Expert opinion of a doctor


Question answer

General information

A clavicle fracture is a pathological condition in which the integrity of the clavicle is broken. The key symptoms of injury are acute pain, tissue swelling, and limitation of motor functions. The diagnosis of a clavicle fracture is established on the basis of an internal examination and a complex examination by traumatologists or surgeons.

A clavicle fracture is one of the most common types of shoulder girdle injuries. Most often, it is faced by children, adolescents, the elderly, as well as those whose activities are associated with increased physical exertion (athletes, dancers, representatives of extreme sports and martial arts).

The cause of a clavicle fracture can be direct blows to this area, falls from various heights, compression of the body when it hits a blockage, etc.




Physical examination and x-ray examination remain the main diagnostic measures for suspected such an injury.

  • Visual examination allows the doctor to determine which symptoms of a clavicle fracture predominate, whether there are visible tissue damage; assess the general condition of the patient and the need for emergency surgery.
  • X-ray helps to explore the damaged area: to view the fracture zone, the direction of displacement of the fragments, to identify internal pathologies caused by the fracture.

As an additional diagnostic, a basic set of laboratory tests is carried out, in complex cases, CT or MRI is used. With signs of damage to nerve fibers, a consultation with a neurologist is indicated.

Operations for fractures of the clavicle

The method of treatment of a fracture of the clavicle is selected, depending on the characteristics and severity of the injury. Conservative tactics are appropriate only in the case of simple closed injuries without changing the position of bone fragments and other complications.

Surgical treatment is aimed at restoring the integrity of bone structures and full-fledged functions of the limb. Depending on the type of fracture, several options for surgical interventions are used.
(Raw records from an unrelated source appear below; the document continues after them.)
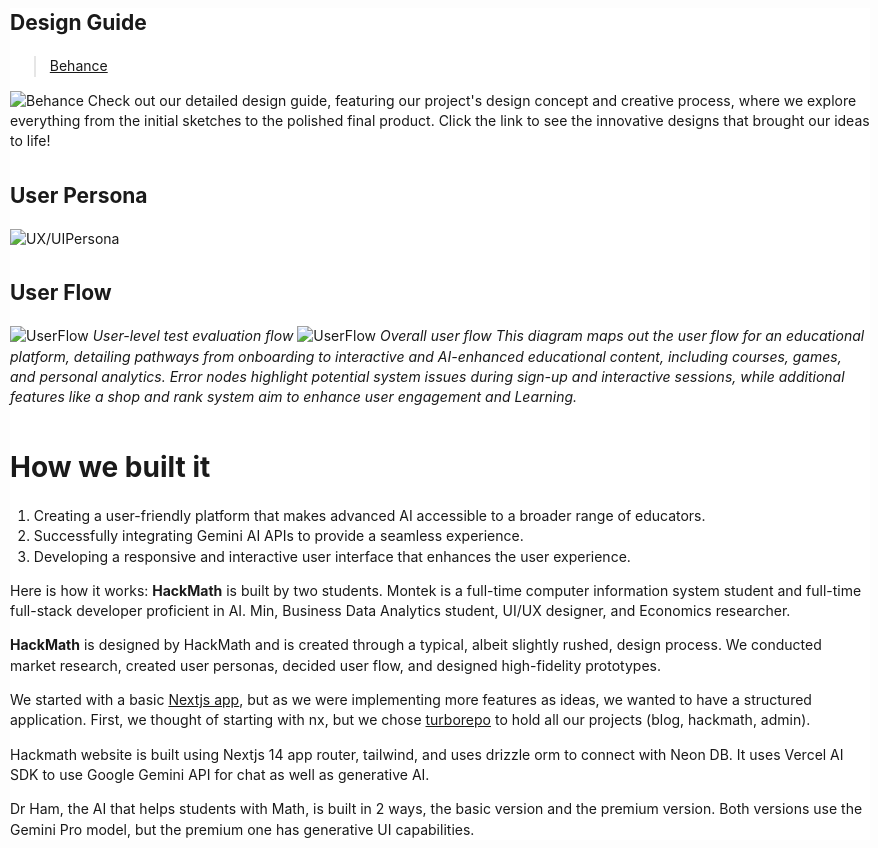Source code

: ## Design Guide
>[Behance](https://www.behance.net/gallery/197537847/Google-AI-Hack-HackMath?)

![Behance](https://i.imgur.com/OMzsG1Z.png)
Check out our detailed design guide, featuring our project's design concept and creative process, where we explore everything from the initial sketches to the polished final product.  Click the link to see the innovative designs that brought our ideas to life!

## User Persona
![UX/UIPersona](https://i.imgur.com/9K4nRof.png)

## User Flow
![UserFlow](https://i.imgur.com/2WUDXN3.png)
_User-level test evaluation flow_
![UserFlow](https://i.imgur.com/1JjcCSf.png)
_Overall user flow_
_This diagram maps out the user flow for an educational platform, detailing pathways from onboarding to interactive and AI-enhanced educational content, including courses, games, and personal analytics.  Error nodes highlight potential system issues during sign-up and interactive sessions, while additional features like a shop and rank system aim to enhance user engagement and Learning._

# How we built it
1.  Creating a user-friendly platform that makes advanced AI accessible to a broader range of educators.
2.  Successfully integrating Gemini AI APIs to provide a seamless experience.
3.  Developing a responsive and interactive user interface that enhances the user experience.

Here is how it works:
**HackMath** is built by two students.  Montek is a full-time computer information system student and full-time full-stack developer proficient in AI. Min, Business Data Analytics student, UI/UX designer, and Economics researcher. 

**HackMath** is designed by HackMath and is created through a typical, albeit slightly rushed, design process.  We conducted market research, created user personas, decided user flow, and designed high-fidelity prototypes.

We started with a basic [Nextjs app](https://github.com/Montekkundan/hackmath-test), but as we were implementing more features as ideas, we wanted to have a structured application.  First, we thought of starting with nx, but we chose [turborepo](https://github.com/Montekkundan/hackmath) to hold all our projects (blog, hackmath, admin). 

Hackmath website is built using Nextjs 14 app router, tailwind, and uses drizzle orm to connect with Neon DB.  It uses Vercel AI SDK to use Google Gemini API for chat as well as generative AI.

Dr Ham, the AI that helps students with Math, is built in 2 ways, the basic version and the premium version.  Both versions use the Gemini Pro model, but the premium one has generative UI capabilities. 
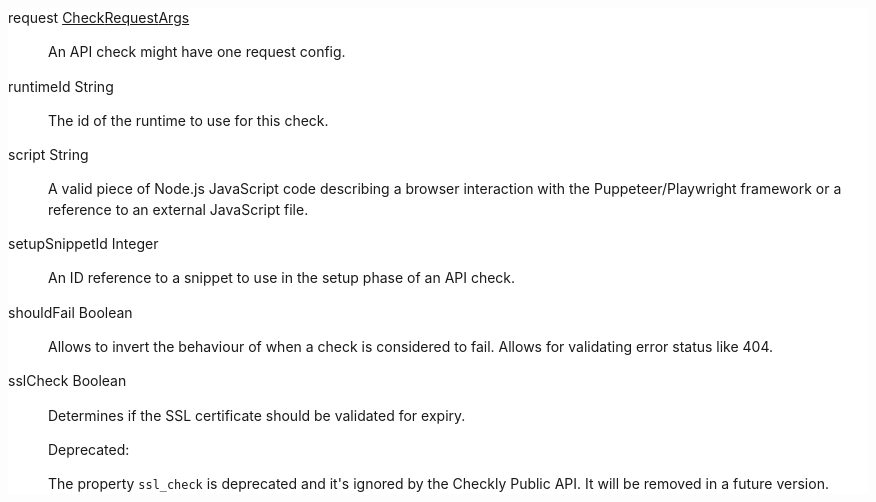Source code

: <a data-swiftype-name="resource-property" data-swiftype-type="text" href="#request_java" style="color: inherit; text-decoration: inherit;">request</a>
</span>
        <span class="property-indicator"></span>
        <span class="property-type"><a href="#checkrequest">Check<wbr>Request<wbr>Args</a></span>
    </dt>
    <dd><p>An API check might have one request config.</p>
</dd><dt class="property-optional"
            title="Optional">
        <span id="runtimeid_java">
<a data-swiftype-name="resource-property" data-swiftype-type="text" href="#runtimeid_java" style="color: inherit; text-decoration: inherit;">runtime<wbr>Id</a>
</span>
        <span class="property-indicator"></span>
        <span class="property-type">String</span>
    </dt>
    <dd><p>The id of the runtime to use for this check.</p>
</dd><dt class="property-optional"
            title="Optional">
        <span id="script_java">
<a data-swiftype-name="resource-property" data-swiftype-type="text" href="#script_java" style="color: inherit; text-decoration: inherit;">script</a>
</span>
        <span class="property-indicator"></span>
        <span class="property-type">String</span>
    </dt>
    <dd><p>A valid piece of Node.js JavaScript code describing a browser interaction with the Puppeteer/Playwright framework or a
reference to an external JavaScript file.</p>
</dd><dt class="property-optional"
            title="Optional">
        <span id="setupsnippetid_java">
<a data-swiftype-name="resource-property" data-swiftype-type="text" href="#setupsnippetid_java" style="color: inherit; text-decoration: inherit;">setup<wbr>Snippet<wbr>Id</a>
</span>
        <span class="property-indicator"></span>
        <span class="property-type">Integer</span>
    </dt>
    <dd><p>An ID reference to a snippet to use in the setup phase of an API check.</p>
</dd><dt class="property-optional"
            title="Optional">
        <span id="shouldfail_java">
<a data-swiftype-name="resource-property" data-swiftype-type="text" href="#shouldfail_java" style="color: inherit; text-decoration: inherit;">should<wbr>Fail</a>
</span>
        <span class="property-indicator"></span>
        <span class="property-type">Boolean</span>
    </dt>
    <dd><p>Allows to invert the behaviour of when a check is considered to fail. Allows for validating error status like 404.</p>
</dd><dt class="property-optional property-deprecated"
            title="Optional, Deprecated">
        <span id="sslcheck_java">
<a data-swiftype-name="resource-property" data-swiftype-type="text" href="#sslcheck_java" style="color: inherit; text-decoration: inherit;">ssl<wbr>Check</a>
</span>
        <span class="property-indicator"></span>
        <span class="property-type">Boolean</span>
    </dt>
    <dd><p>Determines if the SSL certificate should be validated for expiry.</p>
<p class="property-message">Deprecated:<p>The property <code>ssl_check</code> is deprecated and it's ignored by the Checkly Public API. It will be removed in a future version.</p>
</p></dd><dt class="property-optional"
            title="Optional">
After manual comparison of the bone elements, pin, extra-osseous or intraosseous fixation of the fragments is performed.

Open reduction

It consists in the connection of individual sections of the bone with subsequent external fixation.

Closed reduction

It is carried out with the help of special devices that, without incision of soft tissues, provide anatomically correct position of bone structures.

In most cases, after the end of the operation, a fixing bandage or plaster is applied to the damaged area, which ensures complete immobility of the clavicle and accelerates the fusion of bone tissues.

Medical expert opinion



Yes, as with any injury. To avoid damage to the collarbone, you need to be careful about the choice of seasonal shoes, avoid falls, bruises, follow safety precautions when playing sports and training.

No, this is a delusion. On the contrary, the area of ​​the fracture, even with the fastest and most successful recovery, will forever remain a “weak link”, which can again be injured under appropriate circumstances.